• TASK ITEM: Every line in the records below between the one holding "X141625000Y-88650000D03*" and the one holding "X146425000Y-90650000D03*", inclusive, is to be set down exactly; all other lines are to be left out.

Records from a dataset
============

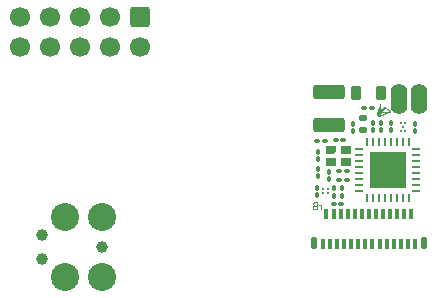
<source format=gbr>
%TF.GenerationSoftware,KiCad,Pcbnew,(7.0.0)*%
%TF.CreationDate,2023-09-15T12:30:04-04:00*%
%TF.ProjectId,headstage-neuropix2e,68656164-7374-4616-9765-2d6e6575726f,B (Beta)*%
%TF.SameCoordinates,Original*%
%TF.FileFunction,Soldermask,Bot*%
%TF.FilePolarity,Negative*%
%FSLAX46Y46*%
G04 Gerber Fmt 4.6, Leading zero omitted, Abs format (unit mm)*
G04 Created by KiCad (PCBNEW (7.0.0)) date 2023-09-15 12:30:04*
%MOMM*%
%LPD*%
G01*
G04 APERTURE LIST*
G04 Aperture macros list*
%AMRoundRect*
0 Rectangle with rounded corners*
0 $1 Rounding radius*
0 $2 $3 $4 $5 $6 $7 $8 $9 X,Y pos of 4 corners*
0 Add a 4 corners polygon primitive as box body*
4,1,4,$2,$3,$4,$5,$6,$7,$8,$9,$2,$3,0*
0 Add four circle primitives for the rounded corners*
1,1,$1+$1,$2,$3*
1,1,$1+$1,$4,$5*
1,1,$1+$1,$6,$7*
1,1,$1+$1,$8,$9*
0 Add four rect primitives between the rounded corners*
20,1,$1+$1,$2,$3,$4,$5,0*
20,1,$1+$1,$4,$5,$6,$7,0*
20,1,$1+$1,$6,$7,$8,$9,0*
20,1,$1+$1,$8,$9,$2,$3,0*%
%AMOutline5P*
0 Free polygon, 5 corners , with rotation*
0 The origin of the aperture is its center*
0 number of corners: always 5*
0 $1 to $10 corner X, Y*
0 $11 Rotation angle, in degrees counterclockwise*
0 create outline with 5 corners*
4,1,5,$1,$2,$3,$4,$5,$6,$7,$8,$9,$10,$1,$2,$11*%
%AMOutline6P*
0 Free polygon, 6 corners , with rotation*
0 The origin of the aperture is its center*
0 number of corners: always 6*
0 $1 to $12 corner X, Y*
0 $13 Rotation angle, in degrees counterclockwise*
0 create outline with 6 corners*
4,1,6,$1,$2,$3,$4,$5,$6,$7,$8,$9,$10,$11,$12,$1,$2,$13*%
%AMOutline7P*
0 Free polygon, 7 corners , with rotation*
0 The origin of the aperture is its center*
0 number of corners: always 7*
0 $1 to $14 corner X, Y*
0 $15 Rotation angle, in degrees counterclockwise*
0 create outline with 7 corners*
4,1,7,$1,$2,$3,$4,$5,$6,$7,$8,$9,$10,$11,$12,$13,$14,$1,$2,$15*%
%AMOutline8P*
0 Free polygon, 8 corners , with rotation*
0 The origin of the aperture is its center*
0 number of corners: always 8*
0 $1 to $16 corner X, Y*
0 $17 Rotation angle, in degrees counterclockwise*
0 create outline with 8 corners*
4,1,8,$1,$2,$3,$4,$5,$6,$7,$8,$9,$10,$11,$12,$13,$14,$15,$16,$1,$2,$17*%
G04 Aperture macros list end*
%ADD10C,0.120000*%
%ADD11C,2.374900*%
%ADD12C,0.990600*%
%ADD13O,1.400000X2.600000*%
%ADD14RoundRect,0.250000X-0.600000X0.600000X-0.600000X-0.600000X0.600000X-0.600000X0.600000X0.600000X0*%
%ADD15C,1.700000*%
%ADD16RoundRect,0.218750X0.218750X0.381250X-0.218750X0.381250X-0.218750X-0.381250X0.218750X-0.381250X0*%
%ADD17RoundRect,0.015000X-0.135000X-0.385000X0.135000X-0.385000X0.135000X0.385000X-0.135000X0.385000X0*%
%ADD18RoundRect,0.020000X-0.180000X-0.455000X0.180000X-0.455000X0.180000X0.455000X-0.180000X0.455000X0*%
%ADD19C,0.216000*%
%ADD20RoundRect,0.100000X-0.100000X0.130000X-0.100000X-0.130000X0.100000X-0.130000X0.100000X0.130000X0*%
%ADD21C,0.200000*%
%ADD22RoundRect,0.100000X-0.130000X-0.100000X0.130000X-0.100000X0.130000X0.100000X-0.130000X0.100000X0*%
%ADD23RoundRect,0.100000X0.130000X0.100000X-0.130000X0.100000X-0.130000X-0.100000X0.130000X-0.100000X0*%
%ADD24RoundRect,0.140000X0.170000X-0.140000X0.170000X0.140000X-0.170000X0.140000X-0.170000X-0.140000X0*%
%ADD25RoundRect,0.100000X0.100000X-0.130000X0.100000X0.130000X-0.100000X0.130000X-0.100000X-0.130000X0*%
%ADD26Outline5P,-0.387500X0.337500X0.387500X0.337500X0.387500X-0.202500X0.252500X-0.337500X-0.387500X-0.337500X0.000000*%
%ADD27RoundRect,0.020250X-0.367250X-0.317250X0.367250X-0.317250X0.367250X0.317250X-0.367250X0.317250X0*%
%ADD28RoundRect,0.036000X-0.264000X0.084000X-0.264000X-0.084000X0.264000X-0.084000X0.264000X0.084000X0*%
%ADD29RoundRect,0.036000X0.084000X0.264000X-0.084000X0.264000X-0.084000X-0.264000X0.084000X-0.264000X0*%
%ADD30RoundRect,0.036000X-0.084000X-0.264000X0.084000X-0.264000X0.084000X0.264000X-0.084000X0.264000X0*%
%ADD31RoundRect,0.062000X-1.488000X-1.488000X1.488000X-1.488000X1.488000X1.488000X-1.488000X1.488000X0*%
%ADD32RoundRect,0.250000X1.075000X-0.375000X1.075000X0.375000X-1.075000X0.375000X-1.075000X-0.375000X0*%
G04 APERTURE END LIST*
D10*
X138394142Y-92713428D02*
X138394142Y-92313428D01*
X138394142Y-92427714D02*
X138365571Y-92370571D01*
X138365571Y-92370571D02*
X138337000Y-92342000D01*
X138337000Y-92342000D02*
X138279857Y-92313428D01*
X138279857Y-92313428D02*
X138222714Y-92313428D01*
X137822713Y-92399142D02*
X137736999Y-92427714D01*
X137736999Y-92427714D02*
X137708428Y-92456285D01*
X137708428Y-92456285D02*
X137679856Y-92513428D01*
X137679856Y-92513428D02*
X137679856Y-92599142D01*
X137679856Y-92599142D02*
X137708428Y-92656285D01*
X137708428Y-92656285D02*
X137736999Y-92684857D01*
X137736999Y-92684857D02*
X137794142Y-92713428D01*
X137794142Y-92713428D02*
X138022713Y-92713428D01*
X138022713Y-92713428D02*
X138022713Y-92113428D01*
X138022713Y-92113428D02*
X137822713Y-92113428D01*
X137822713Y-92113428D02*
X137765571Y-92142000D01*
X137765571Y-92142000D02*
X137736999Y-92170571D01*
X137736999Y-92170571D02*
X137708428Y-92227714D01*
X137708428Y-92227714D02*
X137708428Y-92284857D01*
X137708428Y-92284857D02*
X137736999Y-92342000D01*
X137736999Y-92342000D02*
X137765571Y-92370571D01*
X137765571Y-92370571D02*
X137822713Y-92399142D01*
X137822713Y-92399142D02*
X138022713Y-92399142D01*
%TO.C,G\u002A\u002A\u002A*%
G36*
X143398985Y-84283131D02*
G01*
X143396746Y-84295429D01*
X143393566Y-84313112D01*
X143391240Y-84326319D01*
X143389845Y-84334625D01*
X143389461Y-84337605D01*
X143390873Y-84336794D01*
X143396663Y-84332901D01*
X143406601Y-84326018D01*
X143420341Y-84316390D01*
X143437537Y-84304263D01*
X143457843Y-84289880D01*
X143480913Y-84273488D01*
X143506402Y-84255330D01*
X143533964Y-84235654D01*
X143563253Y-84214702D01*
X143593922Y-84192721D01*
X143615585Y-84177191D01*
X143645692Y-84155639D01*
X143674336Y-84135172D01*
X143701151Y-84116050D01*
X143725772Y-84098530D01*
X143747834Y-84082873D01*
X143766971Y-84069338D01*
X143782817Y-84058184D01*
X143795007Y-84049671D01*
X143803176Y-84044057D01*
X143806958Y-84041602D01*
X143812941Y-84038974D01*
X143827481Y-84036835D01*
X143841810Y-84040266D01*
X143843671Y-84041621D01*
X143849747Y-84046745D01*
X143859604Y-84055387D01*
X143872945Y-84067278D01*
X143889472Y-84082149D01*
X143908889Y-84099729D01*
X143930897Y-84119747D01*
X143955199Y-84141935D01*
X143981499Y-84166021D01*
X144009499Y-84191737D01*
X144038902Y-84218812D01*
X144069409Y-84246975D01*
X144087136Y-84263358D01*
X144121492Y-84295113D01*
X144151904Y-84323250D01*
X144178607Y-84348014D01*
X144201835Y-84369653D01*
X144221824Y-84388414D01*
X144238808Y-84404542D01*
X144253023Y-84418286D01*
X144264704Y-84429891D01*
X144272002Y-84437448D01*
X144274085Y-84439605D01*
X144281401Y-84447673D01*
X144286887Y-84454344D01*
X144290779Y-84459863D01*
X144293310Y-84464477D01*
X144294717Y-84468434D01*
X144295233Y-84471979D01*
X144295095Y-84475359D01*
X144294538Y-84478822D01*
X144293794Y-84482614D01*
X144292334Y-84487833D01*
X144285366Y-84500042D01*
X144274746Y-84510452D01*
X144262007Y-84517385D01*
X144260799Y-84517843D01*
X144254288Y-84520468D01*
X144242858Y-84525165D01*
X144226842Y-84531797D01*
X144206574Y-84540221D01*
X144196950Y-84544231D01*
X144182385Y-84550300D01*
X144154610Y-84561892D01*
X144123580Y-84574859D01*
X144089628Y-84589060D01*
X144053086Y-84604356D01*
X144014289Y-84620607D01*
X143973567Y-84637673D01*
X143931255Y-84655415D01*
X143887684Y-84673692D01*
X143843188Y-84692366D01*
X143798099Y-84711296D01*
X143752749Y-84730342D01*
X143707473Y-84749365D01*
X143662601Y-84768224D01*
X143618468Y-84786782D01*
X143575405Y-84804896D01*
X143533746Y-84822428D01*
X143493823Y-84839239D01*
X143455968Y-84855187D01*
X143420516Y-84870134D01*
X143387797Y-84883940D01*
X143358146Y-84896465D01*
X143331894Y-84907569D01*
X143309375Y-84917112D01*
X143290921Y-84924955D01*
X143276864Y-84930958D01*
X143267539Y-84934981D01*
X143263277Y-84936885D01*
X143260246Y-84938269D01*
X143244899Y-84942346D01*
X143229831Y-84942060D01*
X143216224Y-84937749D01*
X143205265Y-84929748D01*
X143198138Y-84918394D01*
X143197510Y-84916515D01*
X143195214Y-84909172D01*
X143191514Y-84897078D01*
X143186572Y-84880772D01*
X143180551Y-84860797D01*
X143173615Y-84837695D01*
X143165927Y-84812007D01*
X143160270Y-84793053D01*
X143370562Y-84793053D01*
X143371497Y-84792784D01*
X143377137Y-84790622D01*
X143387511Y-84786459D01*
X143402197Y-84780470D01*
X143420774Y-84772832D01*
X143442820Y-84763722D01*
X143467914Y-84753317D01*
X143495635Y-84741792D01*
X143525562Y-84729326D01*
X143557274Y-84716094D01*
X143590348Y-84702273D01*
X143624365Y-84688039D01*
X143658902Y-84673570D01*
X143693539Y-84659042D01*
X143727854Y-84644632D01*
X143761426Y-84630515D01*
X143793834Y-84616869D01*
X143824656Y-84603871D01*
X143853471Y-84591697D01*
X143879858Y-84580524D01*
X143903396Y-84570528D01*
X143923664Y-84561886D01*
X143940239Y-84554774D01*
X143952702Y-84549370D01*
X143960630Y-84545850D01*
X143963603Y-84544390D01*
X143963736Y-84544231D01*
X143962369Y-84543284D01*
X143956962Y-84543810D01*
X143953976Y-84544186D01*
X143945365Y-84545067D01*
X143931796Y-84546364D01*
X143913756Y-84548032D01*
X143891733Y-84550029D01*
X143866212Y-84552310D01*
X143837682Y-84554831D01*
X143806630Y-84557549D01*
X143773541Y-84560420D01*
X143738905Y-84563400D01*
X143710799Y-84565825D01*
X143677519Y-84568741D01*
X143646242Y-84571531D01*
X143617446Y-84574150D01*
X143591611Y-84576551D01*
X143569214Y-84578690D01*
X143550735Y-84580522D01*
X143536654Y-84582001D01*
X143527447Y-84583082D01*
X143523596Y-84583721D01*
X143522180Y-84584908D01*
X143517359Y-84590397D01*
X143514611Y-84593817D01*
X143509763Y-84599851D01*
X143499774Y-84612768D01*
X143487773Y-84628646D01*
X143474142Y-84646985D01*
X143459262Y-84667281D01*
X143443515Y-84689034D01*
X143433382Y-84703144D01*
X143418570Y-84723862D01*
X143405132Y-84742771D01*
X143393412Y-84759380D01*
X143383752Y-84773202D01*
X143376495Y-84783747D01*
X143371984Y-84790527D01*
X143370562Y-84793053D01*
X143160270Y-84793053D01*
X143157650Y-84784274D01*
X143148946Y-84755039D01*
X143143851Y-84737925D01*
X143135335Y-84709425D01*
X143127313Y-84682707D01*
X143119954Y-84658320D01*
X143113421Y-84636810D01*
X143107884Y-84618726D01*
X143106486Y-84614218D01*
X143200381Y-84614218D01*
X143200640Y-84615689D01*
X143202277Y-84622131D01*
X143205171Y-84632550D01*
X143209028Y-84645900D01*
X143213556Y-84661136D01*
X143216212Y-84669906D01*
X143220523Y-84683889D01*
X143224114Y-84695220D01*
X143226671Y-84702913D01*
X143227878Y-84705981D01*
X143228136Y-84706195D01*
X143228652Y-84706021D01*
X143229003Y-84705163D01*
X143320730Y-84705163D01*
X143321601Y-84704422D01*
X143325446Y-84699755D01*
X143331893Y-84691369D01*
X143340457Y-84679909D01*
X143350655Y-84666017D01*
X143362003Y-84650335D01*
X143369284Y-84640180D01*
X143379809Y-84625403D01*
X143388758Y-84612714D01*
X143395669Y-84602778D01*
X143400076Y-84596258D01*
X143401517Y-84593817D01*
X143400078Y-84593604D01*
X143393974Y-84593827D01*
X143384533Y-84594603D01*
X143373277Y-84595759D01*
X143361726Y-84597124D01*
X143351401Y-84598523D01*
X143343825Y-84599785D01*
X143340517Y-84600738D01*
X143339618Y-84603320D01*
X143338413Y-84608247D01*
X143337769Y-84610880D01*
X143335267Y-84622404D01*
X143332319Y-84636922D01*
X143329137Y-84653462D01*
X143326505Y-84667779D01*
X143323933Y-84682446D01*
X143322010Y-84694195D01*
X143320892Y-84702081D01*
X143320730Y-84705163D01*
X143229003Y-84705163D01*
X143229298Y-84704443D01*
X143230231Y-84700735D01*
X143231609Y-84694173D01*
X143233588Y-84684031D01*
X143236325Y-84669584D01*
X143239978Y-84650108D01*
X143240956Y-84644813D01*
X143243407Y-84630795D01*
X143245212Y-84619315D01*
X143246211Y-84611443D01*
X143246245Y-84608247D01*
X143244330Y-84607655D01*
X143237968Y-84607553D01*
X143228955Y-84608223D01*
X143218991Y-84609447D01*
X143209775Y-84611001D01*
X143203005Y-84612665D01*
X143200381Y-84614218D01*
X143106486Y-84614218D01*
X143103506Y-84604613D01*
X143100456Y-84595020D01*
X143098900Y-84590493D01*
X143096047Y-84581122D01*
X143095851Y-84565471D01*
X143101181Y-84548690D01*
X143101257Y-84548521D01*
X143103295Y-84543743D01*
X143107392Y-84533912D01*
X143113411Y-84519364D01*
X143118214Y-84507713D01*
X143356190Y-84507713D01*
X143366809Y-84507327D01*
X143369875Y-84507155D01*
X143379140Y-84506442D01*
X143392226Y-84505304D01*
X143407856Y-84503854D01*
X143424750Y-84502204D01*
X143472072Y-84497468D01*
X143480692Y-84485467D01*
X143590592Y-84485467D01*
X143591054Y-84486047D01*
X143592657Y-84486422D01*
X143595828Y-84486562D01*
X143600993Y-84486439D01*
X143608578Y-84486022D01*
X143619010Y-84485284D01*
X143632714Y-84484194D01*
X143650118Y-84482724D01*
X143671647Y-84480845D01*
X143697727Y-84478528D01*
X143728785Y-84475743D01*
X143765247Y-84472461D01*
X143791856Y-84470066D01*
X143833283Y-84466337D01*
X143869683Y-84463063D01*
X143901564Y-84460200D01*
X143929434Y-84457701D01*
X143953801Y-84455522D01*
X143975171Y-84453618D01*
X143994055Y-84451943D01*
X144010958Y-84450453D01*
X144026389Y-84449101D01*
X144040857Y-84447844D01*
X144054868Y-84446637D01*
X144068930Y-84445433D01*
X144083552Y-84444187D01*
X144087932Y-84443811D01*
X144105381Y-84442212D01*
X144120462Y-84440678D01*
X144132306Y-84439307D01*
X144140049Y-84438197D01*
X144142823Y-84437448D01*
X144141976Y-84436415D01*
X144137362Y-84431801D01*
X144129102Y-84423872D01*
X144117612Y-84413012D01*
X144103311Y-84399605D01*
X144086615Y-84384035D01*
X144067943Y-84366686D01*
X144047711Y-84347942D01*
X144026337Y-84328187D01*
X144004238Y-84307806D01*
X143981832Y-84287182D01*
X143959536Y-84266699D01*
X143937767Y-84246742D01*
X143916944Y-84227694D01*
X143897482Y-84209940D01*
X143879801Y-84193864D01*
X143864316Y-84179849D01*
X143851446Y-84168280D01*
X143841608Y-84159541D01*
X143835219Y-84154016D01*
X143832697Y-84152089D01*
X143831117Y-84153892D01*
X143826399Y-84160003D01*
X143818893Y-84169992D01*
X143808937Y-84183394D01*
X143796866Y-84199748D01*
X143783018Y-84218589D01*
X143767729Y-84239456D01*
X143751336Y-84261885D01*
X143739104Y-84278656D01*
X143734175Y-84285414D01*
X143716584Y-84309578D01*
X143698899Y-84333915D01*
X143681456Y-84357963D01*
X143664593Y-84381258D01*
X143648646Y-84403337D01*
X143633952Y-84423738D01*
X143620847Y-84441996D01*
X143609669Y-84457650D01*
X143600754Y-84470236D01*
X143594438Y-84479292D01*
X143591059Y-84484353D01*
X143590846Y-84484710D01*
X143590592Y-84485467D01*
X143480692Y-84485467D01*
X143541452Y-84400879D01*
X143545849Y-84394759D01*
X143561229Y-84373349D01*
X143575803Y-84353062D01*
X143589138Y-84334503D01*
X143600798Y-84318278D01*
X143610347Y-84304991D01*
X143617352Y-84295249D01*
X143621377Y-84289655D01*
X143626036Y-84282825D01*
X143628327Y-84278656D01*
X143627606Y-84278264D01*
X143626992Y-84278713D01*
X143622227Y-84282141D01*
X143613323Y-84288516D01*
X143600744Y-84297508D01*
X143584951Y-84308787D01*
X143566407Y-84322023D01*
X143545575Y-84336884D01*
X143522917Y-84353042D01*
X143498895Y-84370166D01*
X143490299Y-84376295D01*
X143466659Y-84393179D01*
X143444526Y-84409026D01*
X143424365Y-84423501D01*
X143406643Y-84436267D01*
X143391827Y-84446988D01*
X143380383Y-84455326D01*
X143372778Y-84460946D01*
X143369477Y-84463512D01*
X143366477Y-84468371D01*
X143363138Y-84477216D01*
X143360322Y-84487956D01*
X143356190Y-84507713D01*
X143118214Y-84507713D01*
X143121214Y-84500437D01*
X143130662Y-84477469D01*
X143141616Y-84450795D01*
X143145664Y-84440926D01*
X143241812Y-84440926D01*
X143241933Y-84443071D01*
X143245594Y-84441880D01*
X143253100Y-84437160D01*
X143264740Y-84428758D01*
X143283765Y-84414569D01*
X143296092Y-84349317D01*
X143297984Y-84339229D01*
X143301250Y-84321451D01*
X143303975Y-84306130D01*
X143306017Y-84294087D01*
X143307234Y-84286147D01*
X143307486Y-84283131D01*
X143307465Y-84283120D01*
X143306760Y-84284131D01*
X143305128Y-84287522D01*
X143302429Y-84293630D01*
X143298521Y-84302794D01*
X143293265Y-84315353D01*
X143286518Y-84331646D01*
X143278141Y-84352011D01*
X143267991Y-84376787D01*
X143255929Y-84406312D01*
X143241812Y-84440926D01*
X143145664Y-84440926D01*
X143153939Y-84420755D01*
X143167493Y-84387684D01*
X143182138Y-84351920D01*
X143197736Y-84313800D01*
X143214150Y-84273661D01*
X143231241Y-84231841D01*
X143248871Y-84188676D01*
X143250661Y-84184291D01*
X143268218Y-84141312D01*
X143285211Y-84099751D01*
X143301503Y-84059942D01*
X143316956Y-84022219D01*
X143331432Y-83986915D01*
X143344796Y-83954363D01*
X143356910Y-83924897D01*
X143367637Y-83898851D01*
X143376839Y-83876559D01*
X143384380Y-83858352D01*
X143390123Y-83844566D01*
X143393930Y-83835534D01*
X143395664Y-83831589D01*
X143396692Y-83829709D01*
X143405748Y-83819452D01*
X143417941Y-83812593D01*
X143431702Y-83809520D01*
X143445466Y-83810619D01*
X143457665Y-83816277D01*
X143460952Y-83818949D01*
X143469856Y-83828925D01*
X143476047Y-83840042D01*
X143478318Y-83850315D01*
X143478155Y-83851898D01*
X143477057Y-83859029D01*
X143474993Y-83871228D01*
X143472043Y-83888050D01*
X143468289Y-83909052D01*
X143463810Y-83933789D01*
X143458688Y-83961816D01*
X143453003Y-83992690D01*
X143446835Y-84025964D01*
X143440267Y-84061196D01*
X143433377Y-84097941D01*
X143429391Y-84119166D01*
X143422725Y-84154769D01*
X143416445Y-84188449D01*
X143410630Y-84219781D01*
X143405356Y-84248338D01*
X143400702Y-84273696D01*
X143398985Y-84283131D01*
G37*
%TD*%
D11*
%TO.C,J5*%
X119830000Y-98440000D03*
D12*
X119830000Y-95900000D03*
D11*
X119830000Y-93360000D03*
X116655000Y-98440000D03*
X116655000Y-93360000D03*
D12*
X114750000Y-96916000D03*
X114750000Y-94884000D03*
%TD*%
D13*
%TO.C,TP2*%
X146634999Y-83419999D03*
%TD*%
%TO.C,TP1*%
X144954999Y-83419999D03*
%TD*%
D14*
%TO.C,J4*%
X123080000Y-76447500D03*
D15*
X123080000Y-78987500D03*
X120540000Y-76447500D03*
X120540000Y-78987500D03*
X118000000Y-76447500D03*
X118000000Y-78987500D03*
X115460000Y-76447500D03*
X115460000Y-78987500D03*
X112920000Y-76447500D03*
X112920000Y-78987500D03*
%TD*%
D16*
%TO.C,L2*%
X143450000Y-82900000D03*
X141325000Y-82900000D03*
%TD*%
D17*
%TO.C,J3*%
X146325000Y-95625000D03*
X146025000Y-93155000D03*
X145725000Y-95625000D03*
X145425000Y-93155000D03*
X145125000Y-95625000D03*
X144825000Y-93155000D03*
X144525000Y-95625000D03*
X144225000Y-93155000D03*
X143925000Y-95625000D03*
X143625000Y-93155000D03*
X143325000Y-95625000D03*
X143025000Y-93155000D03*
X142725000Y-95625000D03*
X142425000Y-93155000D03*
X142125000Y-95625000D03*
X141825000Y-93155000D03*
X141525000Y-95625000D03*
X141225000Y-93155000D03*
X140925000Y-95625000D03*
X140625000Y-93155000D03*
X140325000Y-95625000D03*
X140025000Y-93155000D03*
X139725000Y-95625000D03*
X139425000Y-93155000D03*
X139125000Y-95625000D03*
X138825000Y-93155000D03*
X138525000Y-95625000D03*
D18*
X147060000Y-95580000D03*
X137790000Y-95580000D03*
%TD*%
D19*
%TO.C,U6*%
X145503000Y-85377500D03*
X145103000Y-85377500D03*
X145303000Y-85724000D03*
X145503000Y-86070500D03*
X145103000Y-86070500D03*
%TD*%
D20*
%TO.C,C25*%
X146340000Y-85480000D03*
X146340000Y-86120000D03*
%TD*%
D21*
%TO.C,U2*%
X138570000Y-91025000D03*
X138570000Y-91375000D03*
X138920000Y-91025000D03*
X138920000Y-91375000D03*
%TD*%
D22*
%TO.C,R5*%
X138055000Y-86900000D03*
X138695000Y-86900000D03*
%TD*%
D23*
%TO.C,C28*%
X140065000Y-92300000D03*
X139425000Y-92300000D03*
%TD*%
D24*
%TO.C,C12*%
X141925000Y-85980000D03*
X141925000Y-85020000D03*
%TD*%
D25*
%TO.C,C11*%
X143475000Y-86040000D03*
X143475000Y-85400000D03*
%TD*%
%TO.C,R11*%
X140165000Y-91570000D03*
X140165000Y-90930000D03*
%TD*%
D20*
%TO.C,L3*%
X141055000Y-85460000D03*
X141055000Y-86100000D03*
%TD*%
D25*
%TO.C,C4*%
X139445000Y-91570000D03*
X139445000Y-90930000D03*
%TD*%
D23*
%TO.C,R12*%
X140545000Y-89500000D03*
X139905000Y-89500000D03*
%TD*%
D22*
%TO.C,C21*%
X139615000Y-86860000D03*
X140255000Y-86860000D03*
%TD*%
D26*
%TO.C,U5*%
X139187499Y-87712499D03*
D27*
X140462500Y-87712500D03*
X140462500Y-88687500D03*
X139187500Y-88687500D03*
%TD*%
D25*
%TO.C,C27*%
X139055000Y-90160000D03*
X139055000Y-89520000D03*
%TD*%
D23*
%TO.C,C24*%
X140545000Y-90200000D03*
X139905000Y-90200000D03*
%TD*%
D22*
%TO.C,R2*%
X142005000Y-84100000D03*
X142645000Y-84100000D03*
%TD*%
D20*
%TO.C,C5*%
X138045000Y-90880000D03*
X138045000Y-91520000D03*
%TD*%
%TO.C,C26*%
X138125000Y-89300000D03*
X138125000Y-89940000D03*
%TD*%
D25*
%TO.C,C10*%
X142775000Y-86020000D03*
X142775000Y-85380000D03*
%TD*%
D28*
%TO.C,U3*%
X141625000Y-91150000D03*
X141625000Y-90650000D03*
X141625000Y-90150000D03*
X141625000Y-89650000D03*
X141625000Y-89150000D03*
X141625000Y-88650000D03*
X141625000Y-88150000D03*
X141625000Y-87650000D03*
D29*
X142275000Y-87000000D03*
X142775000Y-87000000D03*
X143275000Y-87000000D03*
X143775000Y-87000000D03*
X144275000Y-87000000D03*
X144775000Y-87000000D03*
D30*
X145275000Y-87000000D03*
D29*
X145775000Y-87000000D03*
D28*
X146425000Y-87650000D03*
X146425000Y-88150000D03*
X146425000Y-88650000D03*
X146425000Y-89150000D03*
X146425000Y-89650000D03*
X146425000Y-90150001D03*
X146425000Y-90650000D03*
X146425000Y-91150000D03*
D29*
X145775000Y-91800000D03*
X145275000Y-91800000D03*
X144775000Y-91800000D03*
X144275000Y-91800000D03*
X143775000Y-91800000D03*
X143275000Y-91800000D03*
X142775000Y-91800000D03*
X142275000Y-91800000D03*
D31*
X144025000Y-89400000D03*
%TD*%
D32*
%TO.C,L1*%
X139025000Y-85600000D03*
X139025000Y-82800000D03*
%TD*%
D25*
%TO.C,C23*%
X138145000Y-88490000D03*
X138145000Y-87850000D03*
%TD*%
%TO.C,C20*%
X144325000Y-86020000D03*
X144325000Y-85380000D03*
%TD*%
M02*

</source>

============

• EXERCISE RESULT:
X141625000Y-88650000D03*
X141625000Y-88150000D03*
X141625000Y-87650000D03*
D29*
X142275000Y-87000000D03*
X142775000Y-87000000D03*
X143275000Y-87000000D03*
X143775000Y-87000000D03*
X144275000Y-87000000D03*
X144775000Y-87000000D03*
D30*
X145275000Y-87000000D03*
D29*
X145775000Y-87000000D03*
D28*
X146425000Y-87650000D03*
X146425000Y-88150000D03*
X146425000Y-88650000D03*
X146425000Y-89150000D03*
X146425000Y-89650000D03*
X146425000Y-90150001D03*
X146425000Y-90650000D03*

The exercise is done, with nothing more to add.